Records supplied section start

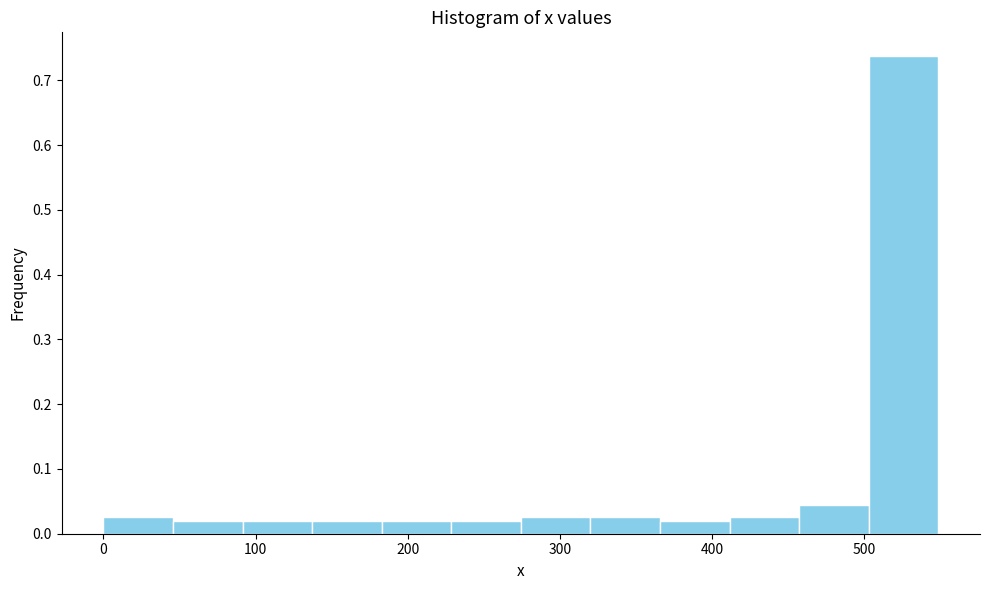

Reading left to right, list every bar in this chart as the range it spans on the x-axis followed by its height. Neither the bar edges nor the heights are printed on the chart, so give them approximately, as read against the axes.

0 to 50: 0.03
50 to 90: 0.02
90 to 140: 0.02
140 to 180: 0.02
180 to 230: 0.02
230 to 270: 0.02
270 to 320: 0.03
320 to 370: 0.03
370 to 410: 0.02
410 to 460: 0.03
460 to 500: 0.04
500 to 550: 0.74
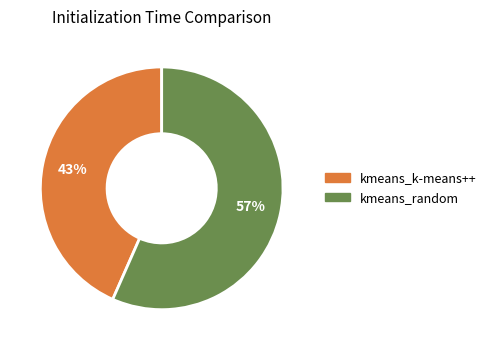

Count the number of slices in the pie.

2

Records supplied section end

(Assignment)
Rewrite all of the chart analysis data above as a numbered list, one line per item, with blank lines skipped. Leave out the pictures.

(Solution to the exercise)
1. Reading left to right, list every bar in this chart as the range it spans on the x-axis followed by its height. Neither the bar edges nor the heights are printed on the chart, so give them approximately, as read against the axes.
2. 0 to 50: 0.03
3. 50 to 90: 0.02
4. 90 to 140: 0.02
5. 140 to 180: 0.02
6. 180 to 230: 0.02
7. 230 to 270: 0.02
8. 270 to 320: 0.03
9. 320 to 370: 0.03
10. 370 to 410: 0.02
11. 410 to 460: 0.03
12. 460 to 500: 0.04
13. 500 to 550: 0.74
14. Count the number of slices in the pie.
15. 2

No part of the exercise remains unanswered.